Security flaw touches Windows Media Player, IE

"Critical" flaw affects Microsoft's media player and browser, including on Windows XP with SP2, a security firm reports.

Dawn Kawamoto Former Staff writer, CNET News
Dawn Kawamoto covered enterprise security and financial news relating to technology for CNET News.
Dawn Kawamoto
2 min read
A "critical" flaw that affects both Microsoft's Windows Media Player and Internet Explorer has been uncovered, a security company reported late Monday.

The security flaw, which is found in the default installations of Media Player and the IE browser, could let attackers launch a remote execution of code, according to an advisory posted by eEye Digital Security.

Systems affected by the flaw include Windows XP with Service Pack 1 and Service Pack 2, Windows NT, Windows 2003 and Windows 2003 SP1, and all versions of Windows 2000.

Although eEye does not believe the vulnerability is "wormable," the company rated it "critical" because it could allow for a remote execution of code and affects installations of Media Player and IE at their default settings, an eEye representative said.

"The flaw can be exploited if the user opens a wrong file or goes to a wrong Web site," said Marc Maiffret, eEye's chief hacking officer. "Then the attacker can execute code as the user, who is viewing the file or Web site."

A Microsoft spokeswoman confirmed the software giant had received eEye's advisory, but noted that because details of the vulnerabilities were not made public, there haven't been any known attempts to exploit the flaws.

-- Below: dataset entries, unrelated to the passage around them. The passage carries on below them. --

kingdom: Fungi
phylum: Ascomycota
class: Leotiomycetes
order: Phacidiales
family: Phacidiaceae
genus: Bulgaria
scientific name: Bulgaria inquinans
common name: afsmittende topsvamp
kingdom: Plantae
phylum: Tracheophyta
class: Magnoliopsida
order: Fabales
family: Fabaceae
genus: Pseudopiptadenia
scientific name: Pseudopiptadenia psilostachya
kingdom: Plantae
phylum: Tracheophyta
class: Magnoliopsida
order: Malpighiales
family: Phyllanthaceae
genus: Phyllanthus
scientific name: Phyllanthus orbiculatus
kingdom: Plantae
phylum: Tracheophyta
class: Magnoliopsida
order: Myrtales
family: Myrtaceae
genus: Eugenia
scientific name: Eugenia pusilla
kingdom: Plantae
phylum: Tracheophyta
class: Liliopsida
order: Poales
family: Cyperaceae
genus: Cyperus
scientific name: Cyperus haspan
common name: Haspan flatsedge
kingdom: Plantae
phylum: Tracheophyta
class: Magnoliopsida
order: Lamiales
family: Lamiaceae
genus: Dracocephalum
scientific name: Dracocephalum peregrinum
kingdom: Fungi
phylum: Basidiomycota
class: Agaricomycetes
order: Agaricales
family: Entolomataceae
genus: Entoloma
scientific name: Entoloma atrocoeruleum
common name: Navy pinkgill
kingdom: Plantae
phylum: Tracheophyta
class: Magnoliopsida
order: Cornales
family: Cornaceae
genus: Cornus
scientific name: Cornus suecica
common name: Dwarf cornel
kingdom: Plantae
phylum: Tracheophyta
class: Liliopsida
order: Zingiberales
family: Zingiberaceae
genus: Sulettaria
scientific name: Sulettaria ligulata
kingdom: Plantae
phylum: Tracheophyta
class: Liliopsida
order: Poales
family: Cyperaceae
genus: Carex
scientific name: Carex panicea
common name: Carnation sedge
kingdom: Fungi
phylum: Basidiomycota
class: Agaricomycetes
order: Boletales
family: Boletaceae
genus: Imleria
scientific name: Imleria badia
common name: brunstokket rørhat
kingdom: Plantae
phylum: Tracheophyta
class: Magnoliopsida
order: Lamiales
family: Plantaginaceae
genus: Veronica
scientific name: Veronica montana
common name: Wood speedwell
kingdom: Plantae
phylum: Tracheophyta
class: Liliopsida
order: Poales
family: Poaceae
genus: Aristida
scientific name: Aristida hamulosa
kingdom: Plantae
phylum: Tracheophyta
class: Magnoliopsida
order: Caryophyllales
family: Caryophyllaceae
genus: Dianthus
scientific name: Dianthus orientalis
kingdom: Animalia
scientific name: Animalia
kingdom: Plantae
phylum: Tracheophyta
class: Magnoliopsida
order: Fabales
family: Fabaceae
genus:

The Microsoft Security Response Center continues to investigate the report, the spokeswoman said.

The discovery of this latest flaw comes days after Microsoft issued an advisory that a security patch it released early last week contained problems that could, in some instances, lock people out of their PC. As part of its regular monthly patching schedule, Microsoft last week issued patches for 14 security flaws in Windows, one of which had the potential to be exploited by a major worm.

eEye noted that the latest vulnerability is not linked to any of the 14 security flaws patched last week.